The entries contain pictures, which should not appear in the copy; everything else must be reproduced exactly.

__Material provided__.
= = = =

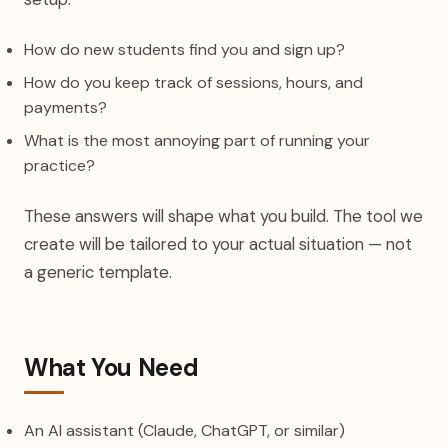
How do new students find you and sign up?
How do you keep track of sessions, hours, and
payments?
What is the most annoying part of running your
practice?
These answers will shape what you build. The tool we
create will be tailored to your actual situation — not
a generic template.
What You Need
An AI assistant (Claude, ChatGPT, or similar)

= = = =

__Exercise response__.
How do new students find you and sign up?
How do you keep track of sessions, hours, and
payments?
What is the most annoying part of running your
practice?
These answers will shape what you build. The tool we
create will be tailored to your actual situation — not
a generic template.
What You Need
An AI assistant (Claude, ChatGPT, or similar)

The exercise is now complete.